*YOUR INSTRUCTIONS*: From the entries that follow, pick out each line containing the string "forum".
━━━━━━━━━━━━━━━━
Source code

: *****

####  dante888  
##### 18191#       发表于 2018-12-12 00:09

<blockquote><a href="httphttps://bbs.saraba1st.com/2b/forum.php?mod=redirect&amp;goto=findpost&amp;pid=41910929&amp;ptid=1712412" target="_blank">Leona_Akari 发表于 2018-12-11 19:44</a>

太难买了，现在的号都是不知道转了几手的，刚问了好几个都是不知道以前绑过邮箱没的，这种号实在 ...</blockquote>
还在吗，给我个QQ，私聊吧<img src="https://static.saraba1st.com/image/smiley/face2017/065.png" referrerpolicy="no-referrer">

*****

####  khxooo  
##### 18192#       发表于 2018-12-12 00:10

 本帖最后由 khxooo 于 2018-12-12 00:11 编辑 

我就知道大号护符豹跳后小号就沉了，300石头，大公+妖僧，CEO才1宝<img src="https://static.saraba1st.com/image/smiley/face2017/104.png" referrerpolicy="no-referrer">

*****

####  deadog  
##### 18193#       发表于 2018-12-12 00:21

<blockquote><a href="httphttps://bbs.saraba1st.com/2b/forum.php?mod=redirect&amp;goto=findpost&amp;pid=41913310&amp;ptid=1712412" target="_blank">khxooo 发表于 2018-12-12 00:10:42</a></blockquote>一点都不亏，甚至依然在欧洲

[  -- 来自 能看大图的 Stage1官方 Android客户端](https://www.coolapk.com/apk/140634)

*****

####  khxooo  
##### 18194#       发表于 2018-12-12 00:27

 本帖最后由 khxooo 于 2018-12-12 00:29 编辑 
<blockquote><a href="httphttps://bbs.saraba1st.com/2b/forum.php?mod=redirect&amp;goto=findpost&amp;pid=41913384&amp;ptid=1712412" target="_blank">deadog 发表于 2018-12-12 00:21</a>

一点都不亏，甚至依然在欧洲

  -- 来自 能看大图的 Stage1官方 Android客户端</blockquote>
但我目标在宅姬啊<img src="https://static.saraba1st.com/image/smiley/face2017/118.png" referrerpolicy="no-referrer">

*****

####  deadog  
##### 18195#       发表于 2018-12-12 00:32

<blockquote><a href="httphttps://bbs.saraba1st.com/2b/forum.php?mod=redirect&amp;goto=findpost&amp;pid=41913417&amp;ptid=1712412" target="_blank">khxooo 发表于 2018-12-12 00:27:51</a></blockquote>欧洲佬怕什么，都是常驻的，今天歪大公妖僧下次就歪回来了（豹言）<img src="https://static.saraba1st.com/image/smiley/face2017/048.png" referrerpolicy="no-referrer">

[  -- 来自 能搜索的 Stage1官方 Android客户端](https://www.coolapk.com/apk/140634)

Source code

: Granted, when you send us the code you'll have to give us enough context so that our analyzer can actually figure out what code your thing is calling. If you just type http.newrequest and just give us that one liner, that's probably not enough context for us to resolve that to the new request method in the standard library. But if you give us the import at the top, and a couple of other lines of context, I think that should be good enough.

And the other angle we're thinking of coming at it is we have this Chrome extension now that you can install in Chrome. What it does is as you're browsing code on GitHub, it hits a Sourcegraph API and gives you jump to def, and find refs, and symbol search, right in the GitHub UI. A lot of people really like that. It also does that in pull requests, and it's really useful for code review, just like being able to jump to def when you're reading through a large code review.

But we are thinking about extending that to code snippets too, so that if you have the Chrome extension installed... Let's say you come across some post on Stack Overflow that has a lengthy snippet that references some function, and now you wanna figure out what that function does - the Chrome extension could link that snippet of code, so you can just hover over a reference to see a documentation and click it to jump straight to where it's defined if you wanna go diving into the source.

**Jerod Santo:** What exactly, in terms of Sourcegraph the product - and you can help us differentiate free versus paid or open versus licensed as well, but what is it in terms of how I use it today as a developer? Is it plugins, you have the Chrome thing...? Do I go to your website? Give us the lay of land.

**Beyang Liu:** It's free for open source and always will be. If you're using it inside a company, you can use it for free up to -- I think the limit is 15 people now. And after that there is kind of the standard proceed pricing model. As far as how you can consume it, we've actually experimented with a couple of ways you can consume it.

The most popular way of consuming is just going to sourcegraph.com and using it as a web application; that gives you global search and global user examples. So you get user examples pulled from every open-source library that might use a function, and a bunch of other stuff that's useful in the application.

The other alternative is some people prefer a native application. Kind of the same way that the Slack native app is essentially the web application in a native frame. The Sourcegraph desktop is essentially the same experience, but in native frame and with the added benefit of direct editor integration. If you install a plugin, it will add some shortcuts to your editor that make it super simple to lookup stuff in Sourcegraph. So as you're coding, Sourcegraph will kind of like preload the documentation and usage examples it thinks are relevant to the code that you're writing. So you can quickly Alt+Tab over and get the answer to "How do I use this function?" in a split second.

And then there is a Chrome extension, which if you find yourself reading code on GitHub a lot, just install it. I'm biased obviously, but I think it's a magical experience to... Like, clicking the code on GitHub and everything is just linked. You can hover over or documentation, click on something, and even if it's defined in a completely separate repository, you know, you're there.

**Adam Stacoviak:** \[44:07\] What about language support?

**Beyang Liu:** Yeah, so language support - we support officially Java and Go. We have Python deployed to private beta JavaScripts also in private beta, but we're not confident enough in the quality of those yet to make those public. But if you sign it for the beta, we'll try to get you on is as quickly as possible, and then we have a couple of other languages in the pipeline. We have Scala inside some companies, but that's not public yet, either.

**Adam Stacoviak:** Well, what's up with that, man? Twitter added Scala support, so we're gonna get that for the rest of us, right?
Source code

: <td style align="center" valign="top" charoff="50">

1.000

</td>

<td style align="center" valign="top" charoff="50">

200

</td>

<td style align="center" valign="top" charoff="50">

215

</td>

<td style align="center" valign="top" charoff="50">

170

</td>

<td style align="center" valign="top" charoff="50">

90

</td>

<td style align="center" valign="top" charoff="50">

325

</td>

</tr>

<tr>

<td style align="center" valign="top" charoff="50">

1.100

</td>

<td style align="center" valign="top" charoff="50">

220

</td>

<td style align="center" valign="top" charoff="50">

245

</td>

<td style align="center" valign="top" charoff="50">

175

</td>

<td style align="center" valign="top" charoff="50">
━━━━━━━━━━━━━━━━
*RESPONSE FOR THIS EXERCISE*:
<blockquote><a href="httphttps://bbs.saraba1st.com/2b/forum.php?mod=redirect&amp;goto=findpost&amp;pid=41910929&amp;ptid=1712412" target="_blank">Leona_Akari 发表于 2018-12-11 19:44</a>
<blockquote><a href="httphttps://bbs.saraba1st.com/2b/forum.php?mod=redirect&amp;goto=findpost&amp;pid=41913310&amp;ptid=1712412" target="_blank">khxooo 发表于 2018-12-12 00:10:42</a></blockquote>一点都不亏，甚至依然在欧洲
<blockquote><a href="httphttps://bbs.saraba1st.com/2b/forum.php?mod=redirect&amp;goto=findpost&amp;pid=41913384&amp;ptid=1712412" target="_blank">deadog 发表于 2018-12-12 00:21</a>
<blockquote><a href="httphttps://bbs.saraba1st.com/2b/forum.php?mod=redirect&amp;goto=findpost&amp;pid=41913417&amp;ptid=1712412" target="_blank">khxooo 发表于 2018-12-12 00:27:51</a></blockquote>欧洲佬怕什么，都是常驻的，今天歪大公妖僧下次就歪回来了（豹言）<img src="https://static.saraba1st.com/image/smiley/face2017/048.png" referrerpolicy="no-referrer">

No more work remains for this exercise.